Falling in Love

I’ve been thinking about the phrase “falling in love” quite a bit in the last few days. Several of my Facebook friends are recently divorced or broken up and have been posting things about “falling in love” with the wrong person. But my feelings, and experiences, tell me this: never “fall in love.” I fell in love a number of times over the years, and it never worked out.

“But Richard, you and Abby have been married for almost twelve years. Aren’t you ‘in love’?”

The problem isn’t with love. It’s with “falling.” It implies passivity and chance. It implies reliance on magic. It implies that your love is apart from and outside of you.

That’s not how we run our love life. I know I can speak for Abby when I say you have to work at love every day, on both the good days and the bad days. You have to care for each other, and care for yourself without being selfish.

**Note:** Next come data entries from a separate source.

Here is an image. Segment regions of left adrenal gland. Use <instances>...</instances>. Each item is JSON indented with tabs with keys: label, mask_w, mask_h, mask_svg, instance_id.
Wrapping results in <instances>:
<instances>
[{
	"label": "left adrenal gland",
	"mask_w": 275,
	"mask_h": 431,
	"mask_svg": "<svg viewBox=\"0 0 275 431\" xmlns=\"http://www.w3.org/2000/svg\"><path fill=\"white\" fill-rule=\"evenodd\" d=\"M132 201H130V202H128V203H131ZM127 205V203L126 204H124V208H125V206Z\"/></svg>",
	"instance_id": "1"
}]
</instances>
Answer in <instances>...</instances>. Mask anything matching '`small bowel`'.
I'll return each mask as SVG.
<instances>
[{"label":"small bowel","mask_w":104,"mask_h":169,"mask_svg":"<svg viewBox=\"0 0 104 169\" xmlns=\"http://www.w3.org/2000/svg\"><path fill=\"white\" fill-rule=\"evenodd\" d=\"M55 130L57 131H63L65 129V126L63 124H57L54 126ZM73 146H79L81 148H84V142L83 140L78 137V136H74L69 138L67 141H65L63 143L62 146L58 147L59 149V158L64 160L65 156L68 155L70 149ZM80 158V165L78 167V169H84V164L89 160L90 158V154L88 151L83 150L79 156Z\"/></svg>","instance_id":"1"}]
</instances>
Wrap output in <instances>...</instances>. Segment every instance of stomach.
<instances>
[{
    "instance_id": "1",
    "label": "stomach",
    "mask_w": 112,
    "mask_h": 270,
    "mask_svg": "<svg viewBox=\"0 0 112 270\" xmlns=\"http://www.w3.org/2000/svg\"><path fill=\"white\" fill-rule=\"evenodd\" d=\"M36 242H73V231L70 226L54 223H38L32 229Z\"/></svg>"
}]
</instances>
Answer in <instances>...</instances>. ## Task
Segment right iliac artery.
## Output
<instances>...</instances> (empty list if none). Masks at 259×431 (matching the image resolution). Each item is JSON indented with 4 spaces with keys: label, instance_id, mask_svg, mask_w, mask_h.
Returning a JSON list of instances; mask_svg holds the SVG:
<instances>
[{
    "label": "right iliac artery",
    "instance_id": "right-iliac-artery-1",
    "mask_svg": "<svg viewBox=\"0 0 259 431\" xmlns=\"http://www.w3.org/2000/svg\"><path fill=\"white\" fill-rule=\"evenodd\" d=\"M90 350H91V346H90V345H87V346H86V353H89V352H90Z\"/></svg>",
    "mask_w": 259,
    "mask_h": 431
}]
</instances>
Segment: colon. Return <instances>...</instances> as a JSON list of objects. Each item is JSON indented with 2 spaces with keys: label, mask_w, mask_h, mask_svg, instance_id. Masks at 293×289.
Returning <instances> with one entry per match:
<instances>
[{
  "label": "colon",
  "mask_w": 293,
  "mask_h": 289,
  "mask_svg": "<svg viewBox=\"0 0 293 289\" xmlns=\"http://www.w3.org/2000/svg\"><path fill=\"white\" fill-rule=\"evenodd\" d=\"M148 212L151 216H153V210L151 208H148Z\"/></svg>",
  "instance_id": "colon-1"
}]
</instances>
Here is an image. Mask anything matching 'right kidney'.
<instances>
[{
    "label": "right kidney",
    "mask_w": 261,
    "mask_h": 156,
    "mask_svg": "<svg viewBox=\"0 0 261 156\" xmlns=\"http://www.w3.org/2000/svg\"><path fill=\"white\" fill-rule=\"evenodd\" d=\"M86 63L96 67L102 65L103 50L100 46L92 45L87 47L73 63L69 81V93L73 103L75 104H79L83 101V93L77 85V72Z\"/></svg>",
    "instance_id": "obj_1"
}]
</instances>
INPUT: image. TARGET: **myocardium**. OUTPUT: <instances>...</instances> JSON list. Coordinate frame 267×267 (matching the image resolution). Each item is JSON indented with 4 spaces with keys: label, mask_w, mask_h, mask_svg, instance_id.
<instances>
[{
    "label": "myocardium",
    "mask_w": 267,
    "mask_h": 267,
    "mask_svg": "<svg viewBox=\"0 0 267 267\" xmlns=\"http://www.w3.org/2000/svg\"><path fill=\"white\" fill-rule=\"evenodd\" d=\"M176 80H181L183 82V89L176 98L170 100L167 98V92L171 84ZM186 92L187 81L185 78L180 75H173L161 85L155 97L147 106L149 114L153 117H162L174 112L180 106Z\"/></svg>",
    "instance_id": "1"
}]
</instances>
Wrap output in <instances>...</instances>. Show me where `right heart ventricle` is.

Your partner will change in ways that you won’t always like. That’s part of the bargain. You are changing too.

Finally, fidelity: Abby and I took our wedding vows seriously, including the phrase, “forsaking all others.” I have to admit to feeling a little pride in taking and keeping that vow, and a considerable amount of disdain for those who break it. No promise I have ever made in my life is more meaningful or more telling of my character than the promise I made to her in October 2004.

If you have some magical ideas about love and marriage, let me tell you this: you will never be madder or more hurt by anyone in your life than by your spouse. That's the price for the fact that you will never be happier or more fulfilled by anyone in your life. This image shows me trying to get a remote shutter release to work. As aggravated as we appear, we ended up laughing and laughing about this.
If you have some magical ideas about love and marriage, let me tell you this: you will never be madder or more hurt by anyone in your life than by your spouse. That’s the price for the fact that you will never be happier or more fulfilled by anyone in your life. This image shows me trying to get a remote shutter release to work. As aggravated as we appear, we ended up laughing and laughing about this.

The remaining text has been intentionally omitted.